B. Procedural Background

Ornelas sued Trooper Lovewell in the United States District Court for the District of Kansas, alleging that Trooper Lovewell had violated his Fourth Amendment right against unreasonable seizure by using excessive force. 2 The district court granted Trooper Lovewell’s motion for summary judgment, concluding that *721 Trooper Lovewell was entitled to qualified immunity because Ornelas had not shown a violation of a constitutional right and, even if he had, he could not prove that Trooper Lovewell had violated a clearly established constitutional right. Ornelas now appeals this ruling.

DISCUSSION

We review de novo a district court’s grant of summary judgment on the basis of qualified immunity. Puller v. Baca, 781 F.3d 1190, 1196 (10th Cir.2015). As in traditional summary judgment, we view the evidence in the light most favorable to the non-moving party. Cortez v. McCauley, 478 F.3d 1108, 1115 (10th Cir.2007) (en banc). But “[bjecause of the underlying purposes of qualified immunity, we review summary judgment orders deciding qualified immunity questions differently from other summary judgment decisions.” Id. at 1114 (quoting Medina v. Cram, 252 F.3d 1124, 1128 (10th Cir.2001)) (internal quotation marks omitted). "When a defendant asserts qualified immunity, the onus is on the plaintiff to demonstrate “(1) that the official violated a statutory or constitutional right, and (2) that the right was ‘clearly established’ at the time of the challenged conduct.” Ashcroft v. al-Kidd, 563 U.S. 731, 131 S.Ct. 2074, 2080, 179 L.Ed.2d 1149 (2011). "When reviewing a summary judgment order, the Supreme Court has counseled that we may decide “which of the two prongs of the qualified immunity analysis should be addressed first in light of the circumstances in the particular case at hand.” Pearson v. Callahan, 555 U.S. 223, 236, 129 S.Ct. 808, 172 L.Ed.2d 565 (2009).

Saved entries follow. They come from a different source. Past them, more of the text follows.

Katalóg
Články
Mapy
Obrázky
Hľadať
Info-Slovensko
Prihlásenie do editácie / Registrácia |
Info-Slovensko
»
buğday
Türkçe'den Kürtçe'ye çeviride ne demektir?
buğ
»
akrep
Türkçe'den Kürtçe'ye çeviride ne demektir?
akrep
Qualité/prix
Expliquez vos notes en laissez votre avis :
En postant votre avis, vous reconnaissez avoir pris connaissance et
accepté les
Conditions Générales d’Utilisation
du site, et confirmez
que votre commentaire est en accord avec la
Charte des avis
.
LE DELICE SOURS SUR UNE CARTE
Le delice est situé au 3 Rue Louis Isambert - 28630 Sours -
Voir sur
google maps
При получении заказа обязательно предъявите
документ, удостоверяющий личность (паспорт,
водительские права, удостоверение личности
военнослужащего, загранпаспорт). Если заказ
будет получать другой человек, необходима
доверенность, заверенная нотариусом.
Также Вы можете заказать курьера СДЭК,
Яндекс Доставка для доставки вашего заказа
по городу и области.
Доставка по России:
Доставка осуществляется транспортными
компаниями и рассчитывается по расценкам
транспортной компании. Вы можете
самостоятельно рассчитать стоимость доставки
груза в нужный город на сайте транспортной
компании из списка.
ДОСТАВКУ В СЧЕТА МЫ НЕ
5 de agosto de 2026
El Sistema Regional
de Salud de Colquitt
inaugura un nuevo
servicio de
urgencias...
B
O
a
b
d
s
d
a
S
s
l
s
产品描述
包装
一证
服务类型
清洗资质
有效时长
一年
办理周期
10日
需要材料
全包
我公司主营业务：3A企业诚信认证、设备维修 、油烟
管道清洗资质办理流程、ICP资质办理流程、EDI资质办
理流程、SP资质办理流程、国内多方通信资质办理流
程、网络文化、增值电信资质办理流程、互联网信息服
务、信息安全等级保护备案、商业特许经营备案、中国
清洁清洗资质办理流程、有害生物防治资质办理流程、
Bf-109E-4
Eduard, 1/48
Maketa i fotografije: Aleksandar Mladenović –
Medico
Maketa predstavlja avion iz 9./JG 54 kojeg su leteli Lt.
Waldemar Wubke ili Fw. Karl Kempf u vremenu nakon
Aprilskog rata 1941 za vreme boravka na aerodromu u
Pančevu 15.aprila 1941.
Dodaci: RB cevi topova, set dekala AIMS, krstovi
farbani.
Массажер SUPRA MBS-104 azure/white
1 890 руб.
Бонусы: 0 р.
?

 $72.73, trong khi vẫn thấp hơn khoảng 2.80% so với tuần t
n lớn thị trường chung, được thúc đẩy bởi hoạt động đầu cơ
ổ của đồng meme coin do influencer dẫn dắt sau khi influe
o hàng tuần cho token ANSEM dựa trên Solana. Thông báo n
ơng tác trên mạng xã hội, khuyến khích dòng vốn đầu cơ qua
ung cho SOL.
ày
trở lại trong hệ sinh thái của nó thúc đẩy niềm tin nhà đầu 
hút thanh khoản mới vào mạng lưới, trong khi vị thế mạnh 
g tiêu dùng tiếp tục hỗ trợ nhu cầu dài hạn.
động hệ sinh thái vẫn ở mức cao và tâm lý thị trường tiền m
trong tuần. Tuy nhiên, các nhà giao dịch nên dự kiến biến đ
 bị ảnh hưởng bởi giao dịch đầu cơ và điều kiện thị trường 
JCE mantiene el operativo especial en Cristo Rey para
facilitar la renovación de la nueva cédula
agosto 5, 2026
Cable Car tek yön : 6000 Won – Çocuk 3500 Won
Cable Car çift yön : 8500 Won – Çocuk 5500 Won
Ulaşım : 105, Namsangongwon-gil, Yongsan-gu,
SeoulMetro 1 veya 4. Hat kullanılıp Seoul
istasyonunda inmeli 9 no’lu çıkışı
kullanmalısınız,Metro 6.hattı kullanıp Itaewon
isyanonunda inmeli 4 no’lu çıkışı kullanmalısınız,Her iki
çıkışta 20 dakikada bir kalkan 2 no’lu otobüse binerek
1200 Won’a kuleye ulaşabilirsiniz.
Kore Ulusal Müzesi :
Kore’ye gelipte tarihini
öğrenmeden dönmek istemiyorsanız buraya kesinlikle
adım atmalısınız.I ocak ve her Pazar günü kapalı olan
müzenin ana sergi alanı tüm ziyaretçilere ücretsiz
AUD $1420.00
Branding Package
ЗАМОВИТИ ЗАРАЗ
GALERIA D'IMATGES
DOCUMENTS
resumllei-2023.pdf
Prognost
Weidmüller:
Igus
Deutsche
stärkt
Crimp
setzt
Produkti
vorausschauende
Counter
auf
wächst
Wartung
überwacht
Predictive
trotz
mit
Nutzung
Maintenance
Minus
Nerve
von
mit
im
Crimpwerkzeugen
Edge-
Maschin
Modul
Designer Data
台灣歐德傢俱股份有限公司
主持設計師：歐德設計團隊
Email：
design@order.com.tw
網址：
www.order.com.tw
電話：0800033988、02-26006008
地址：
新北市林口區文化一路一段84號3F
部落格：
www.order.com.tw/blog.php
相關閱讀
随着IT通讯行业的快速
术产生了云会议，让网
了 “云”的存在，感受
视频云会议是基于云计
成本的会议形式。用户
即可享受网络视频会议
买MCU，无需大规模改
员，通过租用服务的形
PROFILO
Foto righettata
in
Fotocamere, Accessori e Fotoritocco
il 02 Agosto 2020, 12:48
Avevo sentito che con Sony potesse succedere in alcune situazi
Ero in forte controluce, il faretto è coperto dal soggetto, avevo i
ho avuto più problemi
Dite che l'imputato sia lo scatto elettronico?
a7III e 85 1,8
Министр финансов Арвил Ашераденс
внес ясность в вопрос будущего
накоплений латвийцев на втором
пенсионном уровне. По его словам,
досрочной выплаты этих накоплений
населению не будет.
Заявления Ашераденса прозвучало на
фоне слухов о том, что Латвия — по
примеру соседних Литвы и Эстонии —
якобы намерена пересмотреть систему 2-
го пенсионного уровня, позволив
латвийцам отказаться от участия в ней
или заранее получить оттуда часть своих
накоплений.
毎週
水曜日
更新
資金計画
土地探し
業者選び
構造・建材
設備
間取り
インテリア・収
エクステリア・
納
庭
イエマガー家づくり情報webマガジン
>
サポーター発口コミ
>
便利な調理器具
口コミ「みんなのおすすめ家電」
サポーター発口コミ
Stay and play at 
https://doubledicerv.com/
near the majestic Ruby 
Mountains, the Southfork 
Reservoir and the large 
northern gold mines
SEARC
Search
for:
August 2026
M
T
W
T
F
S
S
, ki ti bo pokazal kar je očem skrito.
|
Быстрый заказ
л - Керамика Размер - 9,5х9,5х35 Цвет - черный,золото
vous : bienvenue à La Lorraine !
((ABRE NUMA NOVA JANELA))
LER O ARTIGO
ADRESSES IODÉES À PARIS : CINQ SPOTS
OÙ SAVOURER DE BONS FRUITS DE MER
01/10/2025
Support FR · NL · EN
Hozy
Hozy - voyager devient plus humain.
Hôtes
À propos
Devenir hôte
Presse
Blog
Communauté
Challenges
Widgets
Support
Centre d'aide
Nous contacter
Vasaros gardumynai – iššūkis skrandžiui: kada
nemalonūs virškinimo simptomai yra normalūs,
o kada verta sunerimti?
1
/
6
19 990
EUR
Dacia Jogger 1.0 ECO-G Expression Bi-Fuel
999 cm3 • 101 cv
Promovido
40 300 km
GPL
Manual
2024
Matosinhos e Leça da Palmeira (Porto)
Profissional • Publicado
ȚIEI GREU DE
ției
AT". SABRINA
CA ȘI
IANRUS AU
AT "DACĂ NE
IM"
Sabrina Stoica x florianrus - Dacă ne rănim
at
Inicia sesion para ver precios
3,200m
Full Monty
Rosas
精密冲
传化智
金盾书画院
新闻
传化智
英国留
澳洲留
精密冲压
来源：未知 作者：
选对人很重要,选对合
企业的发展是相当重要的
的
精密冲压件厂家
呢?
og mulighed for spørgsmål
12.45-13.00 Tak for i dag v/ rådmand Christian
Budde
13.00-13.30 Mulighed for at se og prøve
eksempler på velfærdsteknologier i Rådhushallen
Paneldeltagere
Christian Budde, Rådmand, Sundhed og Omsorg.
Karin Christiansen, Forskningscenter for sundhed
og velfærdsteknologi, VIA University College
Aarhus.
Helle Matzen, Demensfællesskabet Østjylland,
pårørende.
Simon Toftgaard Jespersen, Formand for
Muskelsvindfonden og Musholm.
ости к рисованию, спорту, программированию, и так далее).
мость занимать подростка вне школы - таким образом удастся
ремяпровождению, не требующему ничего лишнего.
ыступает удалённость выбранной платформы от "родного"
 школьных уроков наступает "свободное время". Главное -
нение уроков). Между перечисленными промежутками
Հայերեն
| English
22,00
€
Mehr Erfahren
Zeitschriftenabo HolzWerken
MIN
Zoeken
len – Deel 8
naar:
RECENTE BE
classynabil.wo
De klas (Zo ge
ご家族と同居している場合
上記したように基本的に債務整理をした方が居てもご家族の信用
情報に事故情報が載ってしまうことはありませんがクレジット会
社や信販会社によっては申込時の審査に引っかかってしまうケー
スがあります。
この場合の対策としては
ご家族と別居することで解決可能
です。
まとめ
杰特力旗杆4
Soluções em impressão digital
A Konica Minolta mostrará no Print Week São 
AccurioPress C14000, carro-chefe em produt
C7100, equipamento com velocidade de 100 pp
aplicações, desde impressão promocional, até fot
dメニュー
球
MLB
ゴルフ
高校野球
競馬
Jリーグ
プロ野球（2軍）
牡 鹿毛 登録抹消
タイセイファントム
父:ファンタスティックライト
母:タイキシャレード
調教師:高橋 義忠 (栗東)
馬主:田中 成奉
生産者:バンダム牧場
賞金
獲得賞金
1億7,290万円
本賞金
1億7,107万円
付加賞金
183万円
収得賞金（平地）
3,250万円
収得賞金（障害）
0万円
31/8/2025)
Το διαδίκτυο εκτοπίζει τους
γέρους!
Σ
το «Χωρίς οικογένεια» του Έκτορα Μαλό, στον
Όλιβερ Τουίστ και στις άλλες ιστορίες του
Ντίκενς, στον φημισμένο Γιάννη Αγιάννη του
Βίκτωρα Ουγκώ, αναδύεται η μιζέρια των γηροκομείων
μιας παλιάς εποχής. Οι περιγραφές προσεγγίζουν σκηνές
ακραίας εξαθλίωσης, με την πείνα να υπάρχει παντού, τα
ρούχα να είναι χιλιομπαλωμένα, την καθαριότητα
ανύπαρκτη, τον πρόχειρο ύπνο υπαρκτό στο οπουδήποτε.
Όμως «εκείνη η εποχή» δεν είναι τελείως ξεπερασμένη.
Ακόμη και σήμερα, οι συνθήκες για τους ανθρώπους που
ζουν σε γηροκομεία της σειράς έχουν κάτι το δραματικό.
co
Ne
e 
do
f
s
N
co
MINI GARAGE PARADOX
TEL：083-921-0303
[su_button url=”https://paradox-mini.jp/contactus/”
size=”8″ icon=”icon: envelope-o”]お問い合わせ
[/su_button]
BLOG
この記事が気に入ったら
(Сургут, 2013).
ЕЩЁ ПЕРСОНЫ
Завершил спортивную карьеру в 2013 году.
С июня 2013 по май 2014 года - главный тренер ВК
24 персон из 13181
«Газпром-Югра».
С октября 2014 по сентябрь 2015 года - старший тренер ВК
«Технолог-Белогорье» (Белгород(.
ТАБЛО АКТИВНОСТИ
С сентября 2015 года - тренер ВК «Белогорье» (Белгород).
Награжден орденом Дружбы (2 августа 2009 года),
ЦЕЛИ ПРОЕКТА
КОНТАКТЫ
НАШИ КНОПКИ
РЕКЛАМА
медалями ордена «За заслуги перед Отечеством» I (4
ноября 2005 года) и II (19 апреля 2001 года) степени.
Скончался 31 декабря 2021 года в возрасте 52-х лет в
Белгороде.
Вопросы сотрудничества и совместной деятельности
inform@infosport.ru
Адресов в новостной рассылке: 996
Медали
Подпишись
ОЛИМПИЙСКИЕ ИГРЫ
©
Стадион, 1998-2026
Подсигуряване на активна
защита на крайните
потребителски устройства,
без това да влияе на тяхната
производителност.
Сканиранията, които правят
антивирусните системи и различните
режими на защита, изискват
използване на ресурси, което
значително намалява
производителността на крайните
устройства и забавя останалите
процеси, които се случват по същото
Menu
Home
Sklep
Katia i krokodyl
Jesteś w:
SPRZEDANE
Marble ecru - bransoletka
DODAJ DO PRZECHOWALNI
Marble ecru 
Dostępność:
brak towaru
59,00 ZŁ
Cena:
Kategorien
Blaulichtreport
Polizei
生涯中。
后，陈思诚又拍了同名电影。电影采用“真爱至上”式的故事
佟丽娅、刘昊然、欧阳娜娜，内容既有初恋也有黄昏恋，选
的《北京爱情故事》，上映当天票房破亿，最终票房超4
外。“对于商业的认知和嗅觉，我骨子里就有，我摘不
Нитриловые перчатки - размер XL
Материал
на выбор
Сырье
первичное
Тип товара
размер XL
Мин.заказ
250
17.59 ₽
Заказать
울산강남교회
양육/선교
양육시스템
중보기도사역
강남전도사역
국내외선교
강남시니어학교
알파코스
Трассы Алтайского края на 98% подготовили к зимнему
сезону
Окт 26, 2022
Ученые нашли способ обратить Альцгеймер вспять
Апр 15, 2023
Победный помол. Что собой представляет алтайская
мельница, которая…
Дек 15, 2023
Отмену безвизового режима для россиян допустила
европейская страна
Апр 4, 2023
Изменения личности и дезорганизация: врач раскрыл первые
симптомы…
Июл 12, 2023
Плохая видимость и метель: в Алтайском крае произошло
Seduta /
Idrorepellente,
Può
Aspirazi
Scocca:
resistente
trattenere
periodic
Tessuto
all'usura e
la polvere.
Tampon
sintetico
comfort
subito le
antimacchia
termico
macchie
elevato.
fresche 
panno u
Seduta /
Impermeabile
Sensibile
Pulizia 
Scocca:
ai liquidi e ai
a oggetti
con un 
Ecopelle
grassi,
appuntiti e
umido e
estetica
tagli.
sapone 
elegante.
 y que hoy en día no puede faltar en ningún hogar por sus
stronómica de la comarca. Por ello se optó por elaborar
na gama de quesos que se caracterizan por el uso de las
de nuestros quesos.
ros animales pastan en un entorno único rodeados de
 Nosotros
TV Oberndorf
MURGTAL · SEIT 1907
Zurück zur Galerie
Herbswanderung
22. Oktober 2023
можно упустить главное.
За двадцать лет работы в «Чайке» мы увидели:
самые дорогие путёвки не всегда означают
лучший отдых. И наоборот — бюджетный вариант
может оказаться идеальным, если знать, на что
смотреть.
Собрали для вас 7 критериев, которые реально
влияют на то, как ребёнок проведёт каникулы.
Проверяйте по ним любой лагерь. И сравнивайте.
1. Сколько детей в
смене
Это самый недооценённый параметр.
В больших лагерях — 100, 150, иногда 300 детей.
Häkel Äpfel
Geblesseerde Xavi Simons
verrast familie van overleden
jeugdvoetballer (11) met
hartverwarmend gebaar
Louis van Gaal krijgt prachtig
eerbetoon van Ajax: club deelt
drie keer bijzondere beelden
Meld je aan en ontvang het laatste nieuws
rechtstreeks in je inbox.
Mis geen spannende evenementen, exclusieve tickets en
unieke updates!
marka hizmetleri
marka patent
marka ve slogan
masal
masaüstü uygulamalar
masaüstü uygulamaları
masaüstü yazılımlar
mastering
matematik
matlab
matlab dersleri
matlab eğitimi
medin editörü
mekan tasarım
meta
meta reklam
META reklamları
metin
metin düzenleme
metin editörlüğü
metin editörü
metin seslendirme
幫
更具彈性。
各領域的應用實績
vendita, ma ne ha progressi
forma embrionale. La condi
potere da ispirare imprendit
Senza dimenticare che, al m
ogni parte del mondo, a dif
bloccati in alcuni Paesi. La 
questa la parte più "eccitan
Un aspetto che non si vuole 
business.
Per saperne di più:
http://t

Given the freedom to make this choice, we will first examine what makes a right clearly established. To demonstrate the infringement of a clearly established right, Ornelas must either direct us to “an on-point Supreme Court or published Tenth Circuit decision” or demonstrate that “the clearly established weight of authority from other courts [has] found the law to be as [he] maintains.” Quinn, 780 F.3d at 1005 (quoting Weise v. Casper, 593 F.3d 1163, 1167 (10th Cir.2010)) (internal quotation marks omitted). The case or cases must then allow us to conclude that “every ‘reasonable official would have understood that what he [was] doing violate[d] [a clearly established] right.’” Ashcroft, 131 S.Ct. at 2083 (quoting Anderson v. Creighton, 483 U.S. 635, 640, 107 S.Ct. 3034, 97 L.Ed.2d 523 (1987)). The facts of the case or cases need not be exactly the same as Ornelas’s.